The other day, I posted the below image on facebook as a personal reminder to focus on what matters.
What matters?
Ordinary.
Because Ordinary Is Extraordinary.
My friend Nicole commented, “Why don’t we believe it?”
woah. The words cut like a knife to my very soul. Why don’t I believe it? She’s right, I don’t, not 24-7. I write the words ordinary is extraordinary and #OrdinaryIsExtraordinary several times a day, and I know by my own actions, my own anxieties, my own failings that I don’t yet believe it.
If I believed it, everything would change — from my thoughts to my face to my hands to my time. If I believed ordinary is extraordinary, I wouldn’t worry about that email that never comes or shake my head over the bathroom scale or bite my nails or snap at my son or hold back from my husband or complain about the housework.
Ouch. Why don’t I believe it?
I want to know why, since Nicole brought it up. If I can find why I don’t believe, maybe I can change my unbelief to belief.
Here’s what I know so far.
- The media celebrates celebrity and denigrates ordinary. It’s everywhere – the news, advertisements, reality TV, magazines, you name it. We are saturated with the celebrity worldview, even Christian celebrity and political celebrity. Like junk food overdoes, it has sickened my mind and rotted my health to the extent that I don’t realize my dependence on it. It is well-nigh impossible to completely eliminate the voice of popular media in my life, so this celebrity viewpoint poisons my love for the ordinary.
- Social media filters the mundane out of ordinary, creating a pseudo-extraordinary that doesn’t match reality. That’s just a fancy way of saying real life doesn’t look like a pretty instagram, pinterest, or facebook feed. My real-life ordinary has more pimples, dingy floors, and furrowed brows than revealed on a smart-phone. My imperfections don’t look so cute in real life, more like actual mistakes and less like a stylistic choice. This disconnect between what my phone screams at me and what my kitchen counters accuse me of poisons my love for my ordinary.
- Bullies are mean. You know what I’m talking about, those ones we once called a best friend but now torment our minds and steal our confidence with their twisted words and manipulation. We are left to question everything about our lives, to double- and triple-think our relationships and outreach and worth, to wonder if our service and our heart and our love even matters. Heart abuse strikes at our innermost spirit and poisons our love for our own ordinary.

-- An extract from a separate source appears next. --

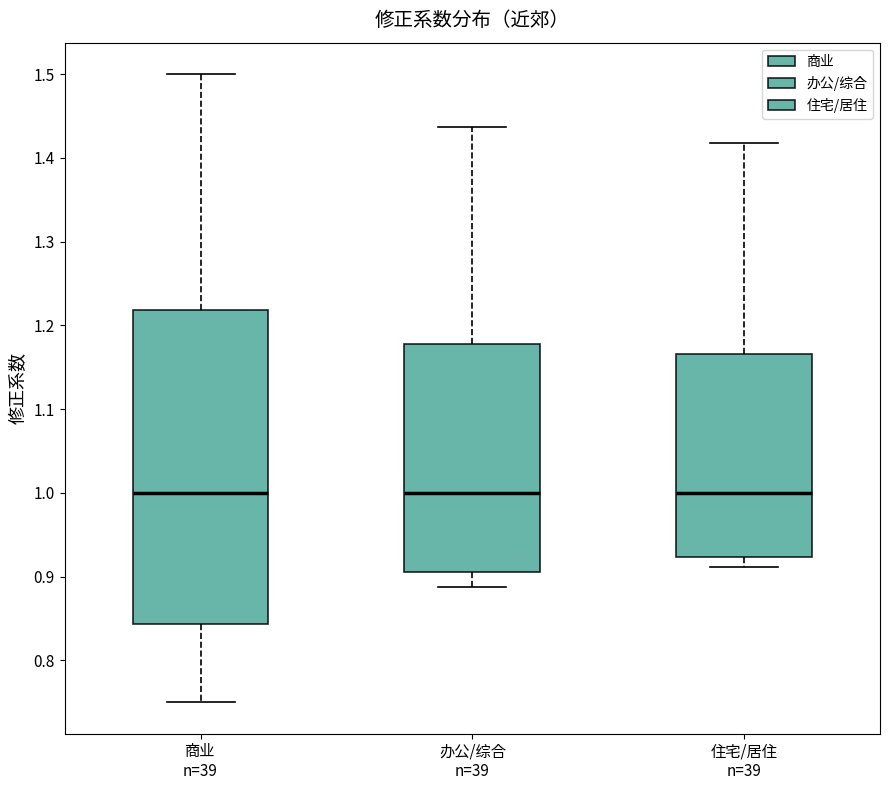

Reading left to right, transcribe this box plot: for each box, give where its median line is, the range the box spans, and where its two whiskers end, as read against the y-axis. The values are not printed on the chart, so give them approximately, as read against the axis.

商业 n=39: median 1.00, box 0.84 to 1.22, whiskers 0.75 to 1.50
办公/综合 n=39: median 1.00, box 0.91 to 1.18, whiskers 0.89 to 1.44
住宅/居住 n=39: median 1.00, box 0.92 to 1.17, whiskers 0.91 to 1.42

- Faith is hard work. And ordinary is all about faith. If I dare not just type but live every moment like the ordinary is extraordinary, then that action is itself the craziest, wildest faith in something I can’t see and may never see. It takes other-worldly courage to live for no bottom line, expense account, title, notoriety, or follower list, to set it all aside and make the ordinary an extraordinary sacrifice. Looking for the Extraordinary Now poisons my appreciation for the Present Ordinary.
- My enemy doesn’t want me to do what matters. I’m in a spiritual battle for what matters, and I fight that battle every day over the bathroom tile and laundry basket and math worksheets and remote control. My biggest problem isn’t my checking account or my quarreling children or my hectic schedule or my physical pain — my biggest problem is my inattention to the spiritual warfare being waged over my ordinary duties, duties that could, indeed, change the world if I did them for the Glory of God!
So, friend, why don’t I believe? I don’t believe because it is unbelievable. God wants to take my broken ordinary and use it for His extraordinary glory. That should be remarkable. That’s what is so extraordinary about it.